== Working data

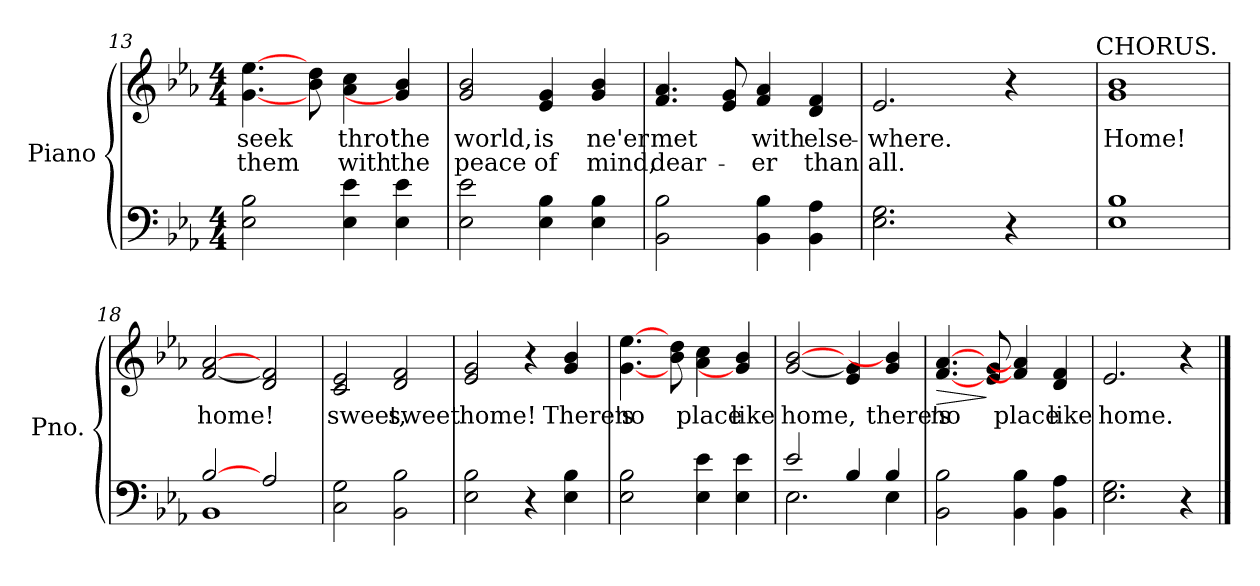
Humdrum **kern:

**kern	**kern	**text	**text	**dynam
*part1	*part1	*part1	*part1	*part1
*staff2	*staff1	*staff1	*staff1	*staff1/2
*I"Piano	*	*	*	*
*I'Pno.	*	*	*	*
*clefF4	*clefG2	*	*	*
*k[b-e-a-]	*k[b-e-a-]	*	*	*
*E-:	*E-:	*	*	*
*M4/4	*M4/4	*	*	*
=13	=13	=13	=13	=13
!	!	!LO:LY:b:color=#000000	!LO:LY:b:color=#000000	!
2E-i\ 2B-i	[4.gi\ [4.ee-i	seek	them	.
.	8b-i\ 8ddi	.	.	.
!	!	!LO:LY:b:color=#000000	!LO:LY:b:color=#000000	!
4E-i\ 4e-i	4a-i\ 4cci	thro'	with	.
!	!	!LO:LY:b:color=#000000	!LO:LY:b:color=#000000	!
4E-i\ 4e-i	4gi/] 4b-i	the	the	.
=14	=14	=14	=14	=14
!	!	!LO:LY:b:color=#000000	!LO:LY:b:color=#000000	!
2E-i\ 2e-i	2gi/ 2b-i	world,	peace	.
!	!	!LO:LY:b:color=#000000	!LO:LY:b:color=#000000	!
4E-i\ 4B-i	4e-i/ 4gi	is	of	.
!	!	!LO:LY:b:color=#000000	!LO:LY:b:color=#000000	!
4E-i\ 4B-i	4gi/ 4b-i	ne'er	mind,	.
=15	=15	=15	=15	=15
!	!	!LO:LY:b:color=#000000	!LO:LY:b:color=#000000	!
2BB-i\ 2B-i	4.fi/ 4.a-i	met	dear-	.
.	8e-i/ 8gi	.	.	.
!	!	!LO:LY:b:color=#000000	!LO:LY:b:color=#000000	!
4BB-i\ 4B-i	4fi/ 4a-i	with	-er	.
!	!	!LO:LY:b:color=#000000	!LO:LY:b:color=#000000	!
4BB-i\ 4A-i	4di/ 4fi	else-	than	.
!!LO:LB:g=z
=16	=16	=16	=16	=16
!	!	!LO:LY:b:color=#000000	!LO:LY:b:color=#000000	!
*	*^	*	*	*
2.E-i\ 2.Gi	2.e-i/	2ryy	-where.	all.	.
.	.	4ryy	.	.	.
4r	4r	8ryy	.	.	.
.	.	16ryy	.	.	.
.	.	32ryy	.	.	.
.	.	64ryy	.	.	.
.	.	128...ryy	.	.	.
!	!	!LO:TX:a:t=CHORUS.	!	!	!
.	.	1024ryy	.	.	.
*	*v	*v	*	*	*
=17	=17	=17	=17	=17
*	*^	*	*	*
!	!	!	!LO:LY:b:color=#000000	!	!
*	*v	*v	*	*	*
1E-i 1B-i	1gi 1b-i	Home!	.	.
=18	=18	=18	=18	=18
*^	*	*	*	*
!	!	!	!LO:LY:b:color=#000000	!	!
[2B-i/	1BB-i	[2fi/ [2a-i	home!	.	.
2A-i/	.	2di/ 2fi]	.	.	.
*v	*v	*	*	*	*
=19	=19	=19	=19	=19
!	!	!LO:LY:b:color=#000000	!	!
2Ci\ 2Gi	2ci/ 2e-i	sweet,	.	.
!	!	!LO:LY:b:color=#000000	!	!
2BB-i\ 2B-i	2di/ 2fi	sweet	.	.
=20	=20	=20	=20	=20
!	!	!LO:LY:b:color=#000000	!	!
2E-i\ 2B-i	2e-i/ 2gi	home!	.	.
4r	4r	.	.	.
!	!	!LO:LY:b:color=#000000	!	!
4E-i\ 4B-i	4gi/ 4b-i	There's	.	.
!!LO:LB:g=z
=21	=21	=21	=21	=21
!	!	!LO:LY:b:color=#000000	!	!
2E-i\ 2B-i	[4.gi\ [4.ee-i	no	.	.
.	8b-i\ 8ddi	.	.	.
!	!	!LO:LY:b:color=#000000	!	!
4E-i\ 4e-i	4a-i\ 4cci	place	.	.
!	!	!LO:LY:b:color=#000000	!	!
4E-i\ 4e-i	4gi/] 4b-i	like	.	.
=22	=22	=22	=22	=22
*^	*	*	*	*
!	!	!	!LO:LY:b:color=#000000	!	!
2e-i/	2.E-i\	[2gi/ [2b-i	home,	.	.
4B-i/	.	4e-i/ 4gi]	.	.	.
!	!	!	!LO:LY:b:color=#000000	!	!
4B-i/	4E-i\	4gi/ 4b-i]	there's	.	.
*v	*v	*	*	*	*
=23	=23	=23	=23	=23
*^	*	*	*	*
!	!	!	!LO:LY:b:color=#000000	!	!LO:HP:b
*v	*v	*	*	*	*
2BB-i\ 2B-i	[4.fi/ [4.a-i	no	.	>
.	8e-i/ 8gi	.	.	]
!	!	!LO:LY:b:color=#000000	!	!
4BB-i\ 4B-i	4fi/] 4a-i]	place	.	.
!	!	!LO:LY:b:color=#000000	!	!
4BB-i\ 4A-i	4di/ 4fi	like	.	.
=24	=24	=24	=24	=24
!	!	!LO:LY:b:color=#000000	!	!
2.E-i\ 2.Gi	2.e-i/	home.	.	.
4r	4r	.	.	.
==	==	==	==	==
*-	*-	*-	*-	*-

====
== Working data

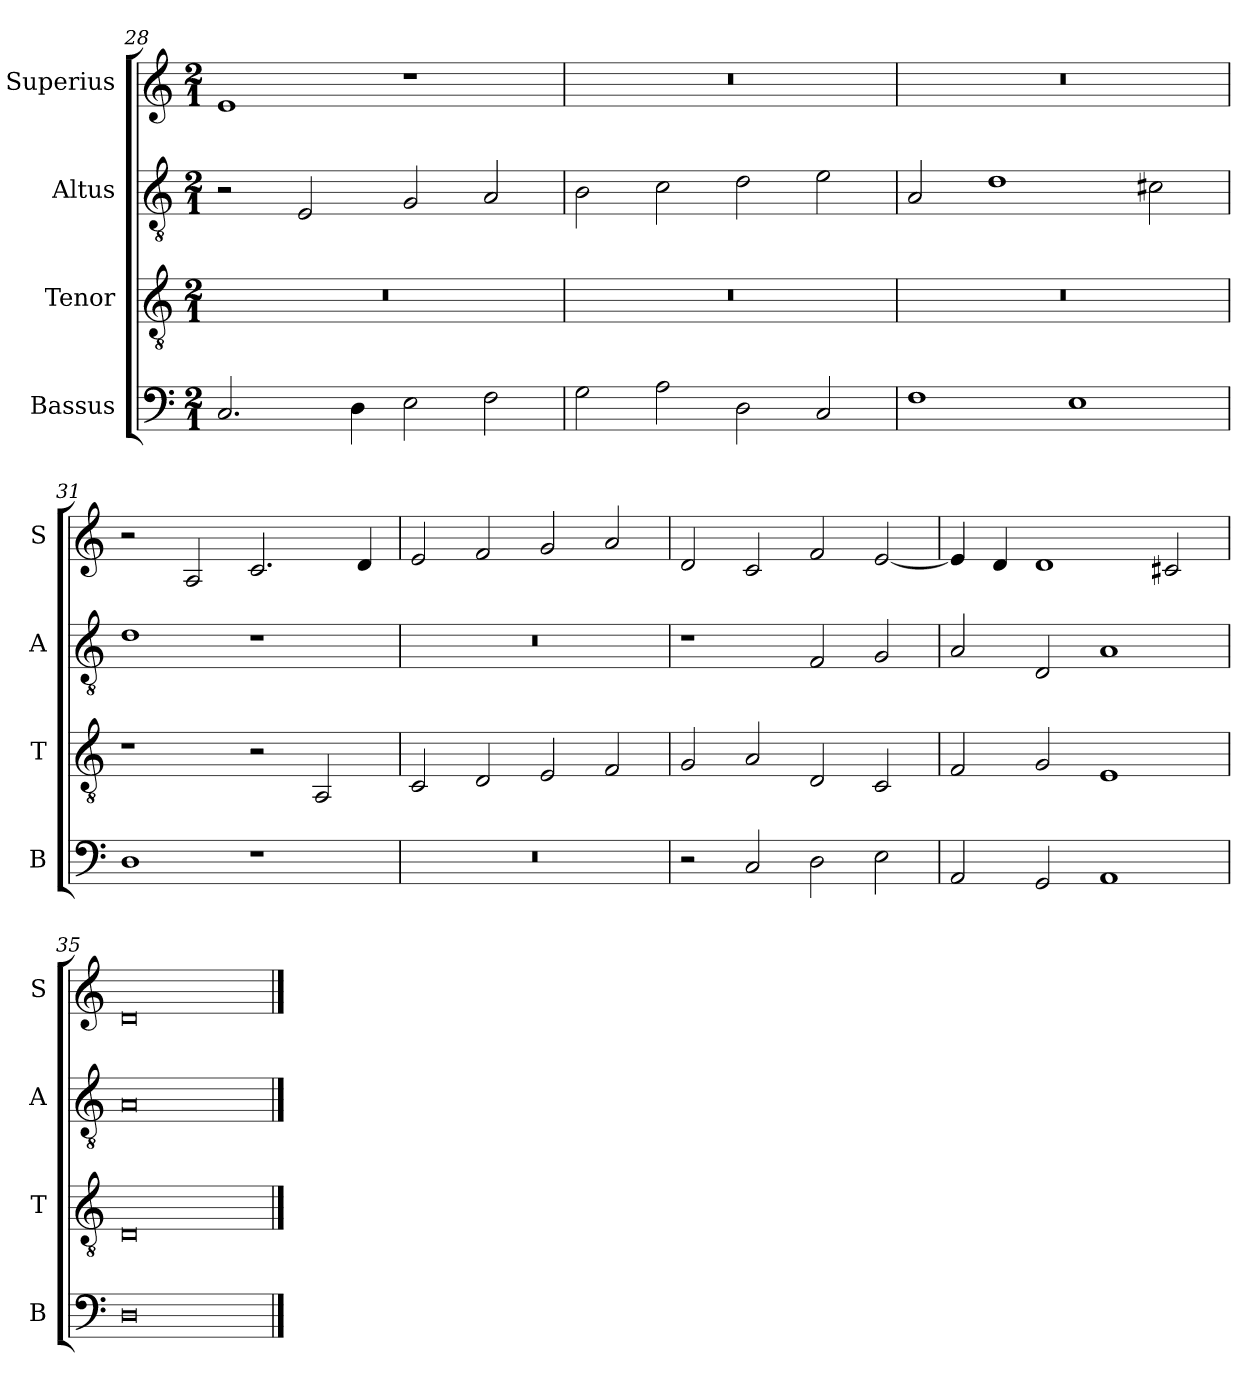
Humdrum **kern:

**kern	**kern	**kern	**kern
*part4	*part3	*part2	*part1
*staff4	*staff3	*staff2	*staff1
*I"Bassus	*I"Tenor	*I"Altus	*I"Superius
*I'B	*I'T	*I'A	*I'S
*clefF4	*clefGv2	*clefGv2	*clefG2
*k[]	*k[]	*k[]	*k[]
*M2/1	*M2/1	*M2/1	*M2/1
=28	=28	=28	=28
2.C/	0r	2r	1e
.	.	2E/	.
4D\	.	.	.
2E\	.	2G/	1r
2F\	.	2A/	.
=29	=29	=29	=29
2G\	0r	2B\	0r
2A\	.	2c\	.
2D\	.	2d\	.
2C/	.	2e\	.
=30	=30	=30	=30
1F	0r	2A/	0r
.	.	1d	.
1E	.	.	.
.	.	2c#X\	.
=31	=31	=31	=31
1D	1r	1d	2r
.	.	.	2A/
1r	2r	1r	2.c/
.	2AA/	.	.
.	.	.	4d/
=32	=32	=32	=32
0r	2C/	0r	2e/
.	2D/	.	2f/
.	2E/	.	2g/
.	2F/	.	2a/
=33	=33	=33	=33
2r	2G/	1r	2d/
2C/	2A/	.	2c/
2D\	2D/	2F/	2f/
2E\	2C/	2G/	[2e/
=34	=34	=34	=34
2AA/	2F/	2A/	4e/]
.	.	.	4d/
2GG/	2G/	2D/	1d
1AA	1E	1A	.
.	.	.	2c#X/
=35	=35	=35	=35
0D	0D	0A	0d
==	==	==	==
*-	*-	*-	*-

====

What needs to be done | Locate each line in the material above that contains the word "like", and copy those lines.

Result below |
4E-i\ 4e-i	4gi/] 4b-i	like	.	.
4BB-i\ 4A-i	4di/ 4fi	like	.	.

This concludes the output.